Suppose that $X_1,\ldots,X_n\sim N(\theta, \sigma^2)$ and assume that $\sigma^2$ is known. We consider testing $H_0:\theta \leq \theta_0$ versus $H_1:\theta > \theta_0$.
Exercise: Derive an expression for the $p$-value using a frequentist test with test statistic $T =\sqrt{n}(\bar{X}_n - \theta_0)/\sigma$.
What I've tried: We're using a frequentist test $(T,C)$ where $T$ is a test statistic and $C$ a critical region. The $p$-value is the smallest value for which $T$ lies in $C$, or equivalently, the smallest value for which we reject the null hypothesis when observing the realisation $T$. This means that $p = \operatorname{Pr}(X\leq T) = \operatorname{Pr}(X\leq\sqrt{n}(\bar{X}_n - \theta_0)/\sigma)$.

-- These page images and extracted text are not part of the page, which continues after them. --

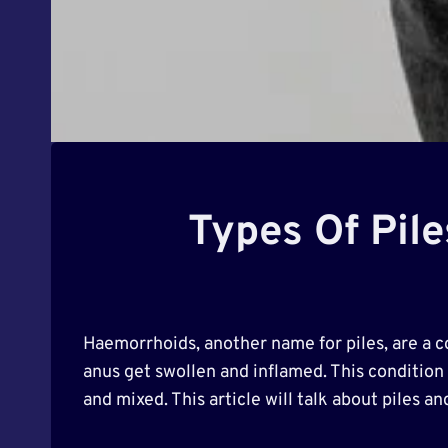
Types Of Pile
Haemorrhoids, another name for piles, are a 
anus get swollen and inflamed. This condition c
and mixed. This article will talk about piles a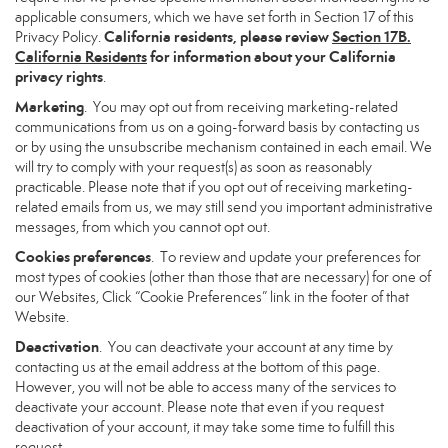
applicable consumers, which we have set forth in Section 17 of this
California residents, please review
Section 17B.
Privacy Policy.
California Residents
for information about your California
privacy rights
.
Marketing
. You may opt out from receiving marketing-related
communications from us on a going-forward basis by contacting us
or by using the unsubscribe mechanism contained in each email. We
will try to comply with your request(s) as soon as reasonably
practicable. Please note that if you opt out of receiving marketing-
related emails from us, we may still send you important administrative
messages, from which you cannot opt out.
Cookies preferences
. To review and update your preferences for
most types of cookies (other than those that are necessary) for one of
our Websites, Click “Cookie Preferences” link in the footer of that
Website.
Deactivation
. You can deactivate your account at any time by
contacting us at the email address at the bottom of this page.
However, you will not be able to access many of the services to
deactivate your account. Please note that even if you request
deactivation of your account, it may take some time to fulfill this
request.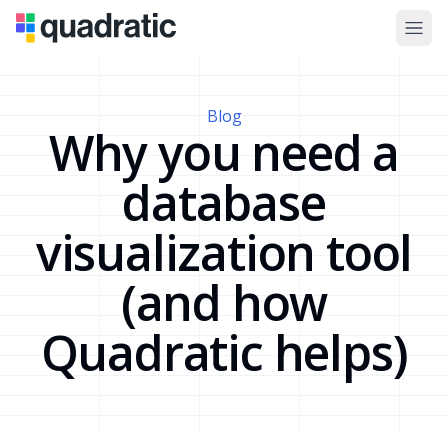
Blog
Why you need a
database
visualization tool
(and how
Quadratic helps)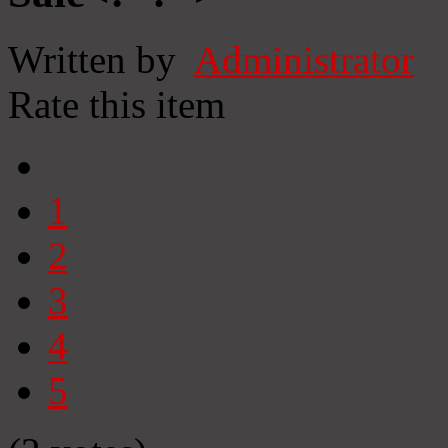
Written by
Administrator
Rate this item
1
2
3
4
5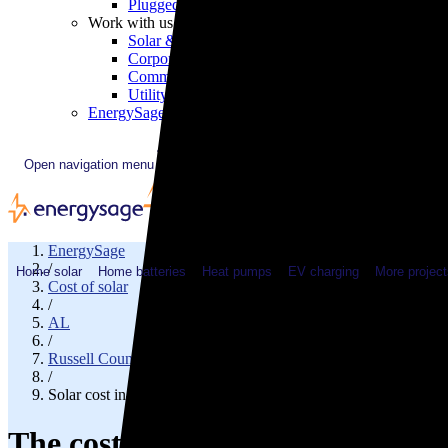
Plugged In YouTube show
Work with us
Solar & HVAC installers
Corporate partners
Community programs
Utility programs
EnergySage Releases 22nd Home Electrification Market
Open navigation menu
EnergySage
/
Home solar
Home batteries
Heat pumps
EV charging
More project
Cost of solar
/
AL
/
Russell County
/
Solar cost in Phenix City, AL
The cost of solar panels in Phen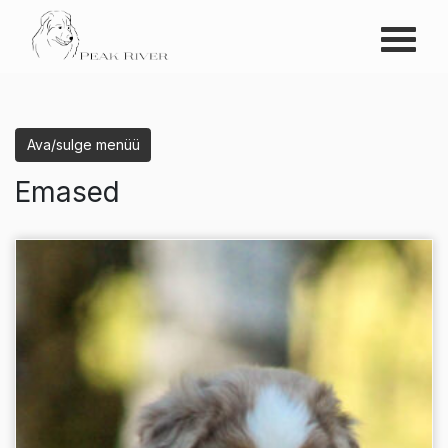
Menüü
Peak River
Ava/sulge menüü
Emased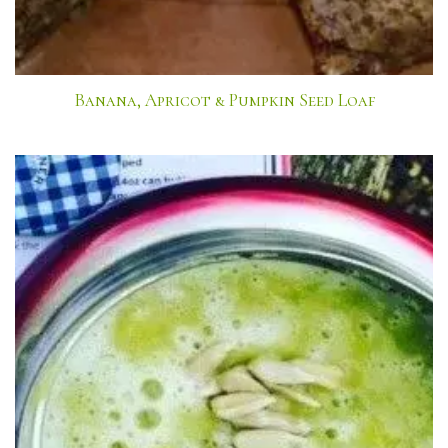
Banana, Apricot & Pumpkin Seed Loaf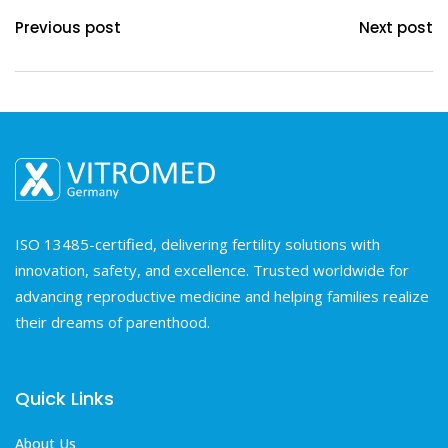
Previous post
Next post
ISO 13485-certified, delivering fertility solutions with
innovation, safety, and excellence. Trusted worldwide for
advancing reproductive medicine and helping families realize
their dreams of parenthood.
Quick Links
About Us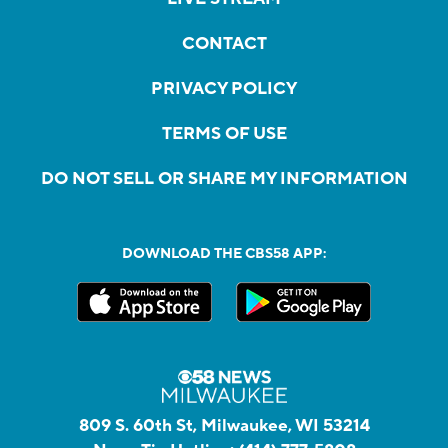
CONTACT
PRIVACY POLICY
TERMS OF USE
DO NOT SELL OR SHARE MY INFORMATION
DOWNLOAD THE CBS58 APP:
809 S. 60th St, Milwaukee, WI 53214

Question: How can I further specify an expression for the $p$-value? Is my answer correct?
Thanks in advance!
You have one sided hypothesis and monotone likelihood ratio w.r.t to the minimial sufficient statistic $\bar{X}_n$, then you can construct the most powerful test for a given test size $\alpha$ using the likelihood ratio (Neyman-Pearson test). Then, using Karlin-Rubin theorem to deduce that this test is also the UMP test for every pair of $(\theta_1, \theta_0)$ for a given test size $\alpha$. So, let us build a MP test for $H_0: \theta = \theta_0$, $H_0: \theta = \theta_1$ , $\theta_1 > \theta_0$, $$ LR = \frac{\mathcal{L}(\theta_1)}{\mathcal{L}(\theta_0)}\propto\exp{\left\{ \frac{\bar{X}_n(\theta_1 - \theta_0)}{\sigma^2} \right\} } \ge k, $$ hence the UMPT is $$ \psi(X) = I\{\bar{X}_n \ge k^*\}. $$ Thus, as under $H_0$, $\bar{X}_n \sim \mathcal{N}(\theta_0, \sigma^2/n)$ the p.value is $$ p.value = \mathbb{P}_{\theta_0}(\bar{X}_n \ge \bar{x}_n) = 1-\Phi\left(\frac{\sqrt{n}(\bar{x}_n - \theta_0)}{\sigma} \right). $$